A carta branca a Luxemburgo visa o título que o treinador, dono de cinco Campeonatos Brasileiros, não tem. Caso conquiste a Copa Libertadores, há uma cláusula contratual que dá a ele um prêmio de aproximadamente R$ 2 milhões. Seu salário, na casa de R$ 600 mil mensais e ainda top entre os técnicos brasileiros, é endossado pela carta branca de Koff. Entenda abaixo:

20 milhões para contratações em atacado

O Grêmio, terceiro colocado do último Brasileiro, supostamente já tinha um bom elenco. Ainda assim, Luxemburgo comandou uma reformulação que se tornou comum em alguns dos clubes em que trabalhou. Ao todo, 12 nomes foram contratados em um investimento de aproximadamente R$ 20 milhões. O 13º é o volante Souza, que estava emprestado pelo Porto-POR e teve 50% de seus direitos comprados por R$ 8 milhões.

Com Barcos e Vargas, deixou em segundo plano os dois maiores investimentos que a direção anterior havia feito para a temporada 2012. Marcelo Moreno foi colocado à disposição do Palmeiras, mas não aceitou. Kleber, contratado por mais de R$ 6 milhões e que tinha o maior salário do clube, também pode ser negociado. Principais artilheiros gremistas em 2012, Moreno e Kleber marcaram juntos 36 gols.

Dispensas e entreveros

Assessor de futebol nomeado pelo presidente Fábio Koff, Omar Selaimen pediu demissão nos primeiros dias de 2013. A versão dos bastidores dá conta de que Omar estaria insatisfeito por não participar das decisões do Grêmio, o que teria motivado atrito entre Luxemburgo e ele. As partes negaram o entrevero, mas o fato é que o treinador se tornou de vez a voz mais forte. Rui Costa, diretor executivo, é novato na função, e Vanderlei tem acesso direto ao presidente.

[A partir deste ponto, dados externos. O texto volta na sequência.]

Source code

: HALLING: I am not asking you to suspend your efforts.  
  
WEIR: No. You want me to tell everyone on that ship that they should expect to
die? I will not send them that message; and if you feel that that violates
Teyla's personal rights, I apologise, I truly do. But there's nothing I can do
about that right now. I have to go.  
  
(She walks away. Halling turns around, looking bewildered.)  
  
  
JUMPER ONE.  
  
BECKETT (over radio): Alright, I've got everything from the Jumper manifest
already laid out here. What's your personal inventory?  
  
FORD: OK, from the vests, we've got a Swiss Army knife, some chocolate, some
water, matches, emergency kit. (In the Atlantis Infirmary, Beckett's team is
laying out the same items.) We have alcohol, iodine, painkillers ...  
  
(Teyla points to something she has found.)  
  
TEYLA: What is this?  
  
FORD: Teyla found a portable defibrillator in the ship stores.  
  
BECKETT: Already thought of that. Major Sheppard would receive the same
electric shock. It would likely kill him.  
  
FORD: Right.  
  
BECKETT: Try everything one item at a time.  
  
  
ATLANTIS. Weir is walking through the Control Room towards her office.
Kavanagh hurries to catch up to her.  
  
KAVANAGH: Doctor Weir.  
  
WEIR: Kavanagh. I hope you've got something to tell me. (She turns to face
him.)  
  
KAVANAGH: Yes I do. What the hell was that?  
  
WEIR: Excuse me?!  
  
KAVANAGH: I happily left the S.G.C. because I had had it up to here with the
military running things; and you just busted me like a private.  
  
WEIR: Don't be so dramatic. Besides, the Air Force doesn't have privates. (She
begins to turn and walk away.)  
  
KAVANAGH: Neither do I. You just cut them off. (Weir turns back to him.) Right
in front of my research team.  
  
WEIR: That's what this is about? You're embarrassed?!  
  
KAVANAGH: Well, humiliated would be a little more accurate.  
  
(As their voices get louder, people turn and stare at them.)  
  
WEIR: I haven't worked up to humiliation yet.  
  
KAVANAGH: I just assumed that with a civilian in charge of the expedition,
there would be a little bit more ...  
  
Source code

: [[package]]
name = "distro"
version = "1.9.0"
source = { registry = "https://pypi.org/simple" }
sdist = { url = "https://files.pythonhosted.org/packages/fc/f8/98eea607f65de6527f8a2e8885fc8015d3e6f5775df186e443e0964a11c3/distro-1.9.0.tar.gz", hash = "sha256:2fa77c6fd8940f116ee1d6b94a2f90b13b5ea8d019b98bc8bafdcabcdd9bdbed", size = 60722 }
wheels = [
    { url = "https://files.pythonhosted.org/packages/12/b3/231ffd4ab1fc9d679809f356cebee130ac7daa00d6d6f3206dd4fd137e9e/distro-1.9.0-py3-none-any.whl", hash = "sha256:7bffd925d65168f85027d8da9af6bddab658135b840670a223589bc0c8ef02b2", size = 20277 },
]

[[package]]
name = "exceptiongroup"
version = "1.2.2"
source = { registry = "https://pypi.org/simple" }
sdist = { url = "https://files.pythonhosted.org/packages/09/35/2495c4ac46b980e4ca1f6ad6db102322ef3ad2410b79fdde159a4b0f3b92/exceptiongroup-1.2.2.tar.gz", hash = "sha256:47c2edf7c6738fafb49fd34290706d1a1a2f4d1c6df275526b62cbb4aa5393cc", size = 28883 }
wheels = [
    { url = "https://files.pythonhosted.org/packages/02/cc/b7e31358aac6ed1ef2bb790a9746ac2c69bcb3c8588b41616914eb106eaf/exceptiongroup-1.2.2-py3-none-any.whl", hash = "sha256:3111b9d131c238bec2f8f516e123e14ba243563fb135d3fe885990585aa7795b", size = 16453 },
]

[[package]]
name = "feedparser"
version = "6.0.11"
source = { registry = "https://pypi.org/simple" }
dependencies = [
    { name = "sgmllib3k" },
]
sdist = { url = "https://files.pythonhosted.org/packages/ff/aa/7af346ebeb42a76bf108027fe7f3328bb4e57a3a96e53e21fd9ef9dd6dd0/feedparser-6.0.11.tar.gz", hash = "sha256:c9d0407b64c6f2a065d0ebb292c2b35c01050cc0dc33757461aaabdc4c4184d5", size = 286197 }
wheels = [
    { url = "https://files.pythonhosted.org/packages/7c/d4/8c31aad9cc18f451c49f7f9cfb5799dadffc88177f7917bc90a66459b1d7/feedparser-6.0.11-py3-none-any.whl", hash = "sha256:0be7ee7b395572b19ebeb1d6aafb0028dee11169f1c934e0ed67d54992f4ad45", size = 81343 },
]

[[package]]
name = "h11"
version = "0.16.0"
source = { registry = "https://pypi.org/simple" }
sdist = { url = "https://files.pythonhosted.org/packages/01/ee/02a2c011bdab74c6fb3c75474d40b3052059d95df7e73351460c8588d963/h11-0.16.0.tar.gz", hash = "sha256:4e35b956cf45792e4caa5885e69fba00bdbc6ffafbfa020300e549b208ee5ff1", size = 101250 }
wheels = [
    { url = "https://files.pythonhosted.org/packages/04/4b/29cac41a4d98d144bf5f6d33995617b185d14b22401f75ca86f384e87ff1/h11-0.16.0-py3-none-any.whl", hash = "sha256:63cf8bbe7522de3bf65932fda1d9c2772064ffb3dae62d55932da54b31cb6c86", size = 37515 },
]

Foi com base na carta branca assinada por Koff que Vílson, por uma indisciplina em Quito, acabou dispensado por Luxemburgo. O zagueiro era titular na pré-temporada, estava no clube desde 2010 e até onde consta não tinha histórico problemático. Na saída, reclamou: "Esperava que tudo tivesse se resolvido internamente, mas infelizmente acabei exposto", disse à Rádio Bandeirantes com menção ao treinador.

Quem também criticou Luxemburgo foi o ex-lateral Wladimir, pai de Gabriel, que nunca foi bem aproveitado pelo técnico, rescindiu em janeiro e hoje é titular do Internacional. "Ele tem uma carreira confusa, basta verificar a história no futebol. Ele não tem moral nenhuma para falar do Gabriel", disparou Wladimir. Titular no último ano, Anderson Pico também foi afastado do grupo principal.

Poder de decisão na comissão técnica e pré-temporada

Se chegou ao Grêmio com poderes limitados no que diz respeito à comissão técnica, com apenas dois auxiliares - e se cogitou que fosse apenas um, Luxemburgo hoje tem carta branca também para definir seu staff.

Pouco depois de chegar ao clube, ele deu aval para que o ex-volante Emerson, até então um novato na função, se tornasse auxiliar. No início desse ano, pediu duas contratações: Nílton Petrone, o Filé, para fisioterapeuta, e foi atendido. Também quis Patrícia Teixeira, nutricionista que havia levado ao Atlético-MG. Ela permaneceu em Belo Horizonte, mas prestou consultoria ao Grêmio. Hoje, a comissão técnica gremista está entre as mais amplas do País.

Outro ponto em que Luxemburgo também quis intervir foi a pré-temporada. O Grêmio chegou a anunciar que a preparação seria em Londrina, como o treinador já havia feito com o Flamengo, no CT da SM Sports. O local é sociedade entre dois velhos conhecidos do técnico: Juan Figger, agente responsável por sua indicação ao Real Madrid, e Sergio Malucelli, que foi proprietário do Iraty de muitas negociações com o Santos durante a passagem do treinador em 2006/07.

Fábio Koff, entretanto, convenceu o treinador de que a pré-temporada deveria ser no Equador para melhor adaptação à altitude em função do confronto com a LDU Quito na primeira fase da Libertadores. Um dos poucos momentos, por sinal, em que o novo presidente se impôs.